Price, the former county tax assessor, led Fort Worth through huge growth and big challenges.
An avid bicyclist, she brought bike lanes to city streets and championed exercise and education.
Some of her biggest challenges involved policing and hot-button racial issues -- and in the past year, the pandemic.
Tuesday night’s meeting also was also the final farewell for four outgoing council members: Kelly Allen Gray, Ann Zadeh, Jungus Jordon and Dennis Shingleton.
Shingleton took a swipe at Dallas when he encouraged the new group of city leaders to stay civil and support each other – even if they disagree on some issues.

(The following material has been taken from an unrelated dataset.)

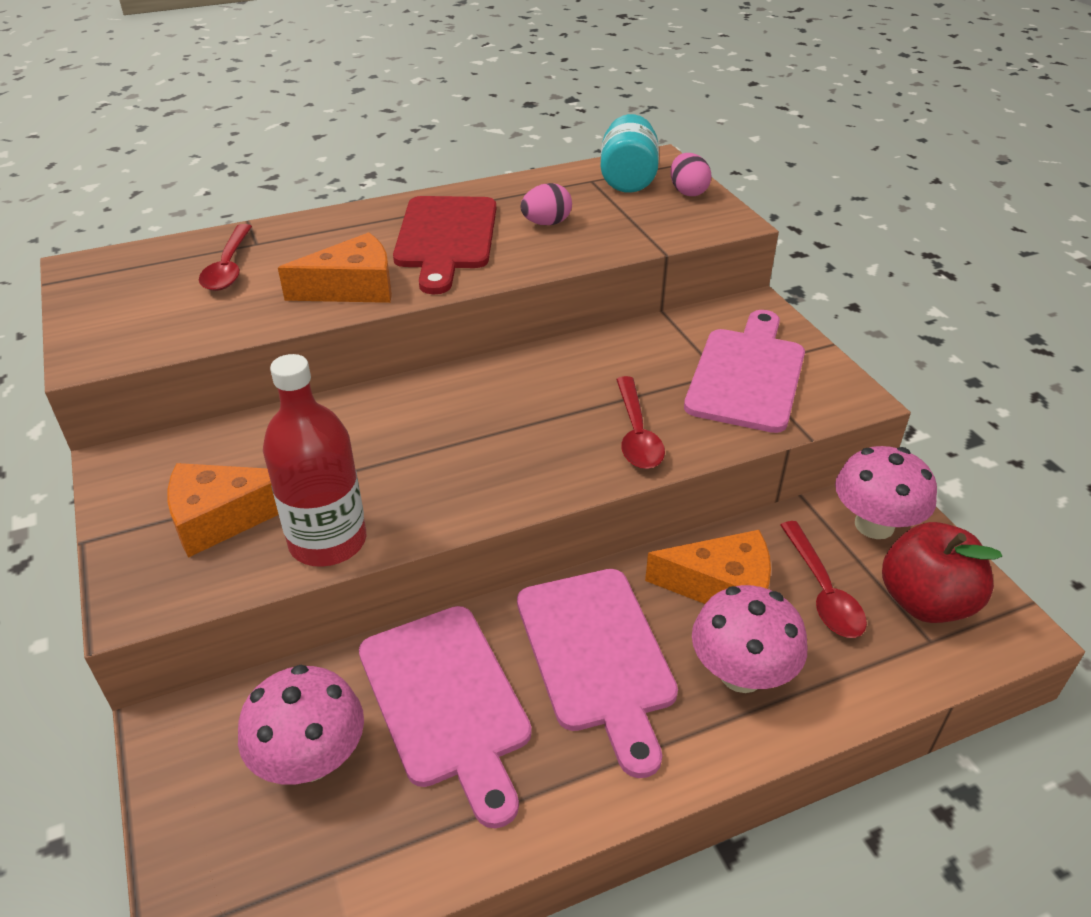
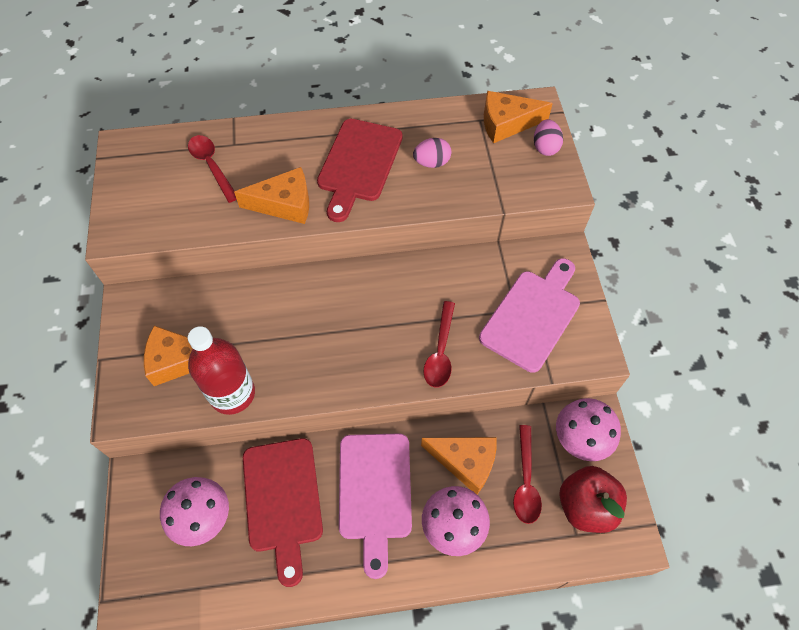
camera: 15 degrees right, 20 degrees up
red spoon [199,224,252,291] -> red spoon turned 135 degrees clockwise [188,135,237,203]
pink cutting board [359,606,532,829] -> red cutting board [243,438,323,587]
turquoise jar [601,114,659,193] -> orange cheese [484,91,553,143]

"Otherwise you're going to end up like that city 30 miles to our east that can't find their butt in the dark with either hand,” he said to laughs.

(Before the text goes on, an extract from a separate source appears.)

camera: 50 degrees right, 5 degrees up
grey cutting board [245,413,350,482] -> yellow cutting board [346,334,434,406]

But Price’s speech took center stage, and those in the council chambers gave the outgoing mayor a standing ovation.
"Serving as mayor has been one of the greatest honors of my life,” Price said. “This is my hometown. Tonight I simply want to say thank you to the people of Fort Worth for that opportunity."
The new mayor, Mattie Parker, will be sworn in next week, along with several new council members, a new generation of city leaders that is much younger and generally more liberal.
As for Price’s future, she said she is eyeing a run for the top political post in Tarrant County after Judge Glen Whitley announced Tuesday he will not seek re-election.